## Text under study
○ ○ ○ ○ ○

Forgiveness After Betrayal: Is It Possible? (or How Well Do You Know The Man In Your Life?)
I have never done anything like this before, but I feel I am at the end of my tether. I am 32 and I was previously in a relationship for 8 years, with someone who I thought was the love of my life. We had been friends since we were 16 and started dating when I was 21. We were engaged at 24 and then 6 months later I found out he had slept with my best friends sister. We split up for a year, but were drawn back together. It wasn't easy, but we somehow worked through it and we were happy and looking to the future. We put a deposit on a house and then bang, I found out he was in debt and he couldn't get a mortgage!!! I was devastated. Family had warned me about him, my sister-in-law even threatened if I moved in with him I wouldn't see my nephews anymore.
We split up and it took me 2 years before I entered my next relationship. With a man who I had known for 3 years and was the complete opposite to my Ex. He was quiet, sensitive, had a good job and we shared so many interests and just clicked together. We finally got together a year ago.
My new man turned out to be a bit of a loner and therefore relied on me quite a lot to be around and became friends with my "girlfriends". This started to grate on me a bit, not because I was jealous of his friendships with my girlfriends, but because I felt I couldn't chat to my friends about anything good/bad with my new man, for fear that I looked back talking about him. Anyway, I came to realize that this was just part of our relationship.
Next came a shock....he was in a well paid job, earning 40k, when he was suddenly sacked!! I was in shock. Although we don't live together and both have our own rented accommodation, I still found it difficult with this issue. When I asked him why, he said it wasn't his fault. He checked a piece of work for someone else (he works for an IT/Software company) and he had to sign to say it had been checked. However a customer had complained and he was told by his managers that he was a financial risk and was sacked!!

○ ○ ○ ○ ○

## Entries supplied
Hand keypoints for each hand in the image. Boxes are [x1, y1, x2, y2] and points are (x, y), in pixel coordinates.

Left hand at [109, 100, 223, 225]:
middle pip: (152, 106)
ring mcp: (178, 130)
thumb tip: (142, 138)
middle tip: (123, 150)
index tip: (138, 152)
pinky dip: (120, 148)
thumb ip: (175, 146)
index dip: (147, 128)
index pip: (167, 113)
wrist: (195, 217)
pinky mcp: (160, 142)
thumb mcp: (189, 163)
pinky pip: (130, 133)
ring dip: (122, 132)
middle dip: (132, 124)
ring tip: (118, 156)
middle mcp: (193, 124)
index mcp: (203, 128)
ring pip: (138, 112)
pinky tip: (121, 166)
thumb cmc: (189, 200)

○ ○ ○ ○ ○

## Problem requirements
Copy the forgiveness-after-betrayal text above word for word, starting at "We split up and" and ending at "of our relationship.".

## Task solution
We split up and it took me 2 years before I entered my next relationship. With a man who I had known for 3 years and was the complete opposite to my Ex. He was quiet, sensitive, had a good job and we shared so many interests and just clicked together. We finally got together a year ago.
My new man turned out to be a bit of a loner and therefore relied on me quite a lot to be around and became friends with my "girlfriends". This started to grate on me a bit, not because I was jealous of his friendships with my girlfriends, but because I felt I couldn't chat to my friends about anything good/bad with my new man, for fear that I looked back talking about him. Anyway, I came to realize that this was just part of our relationship.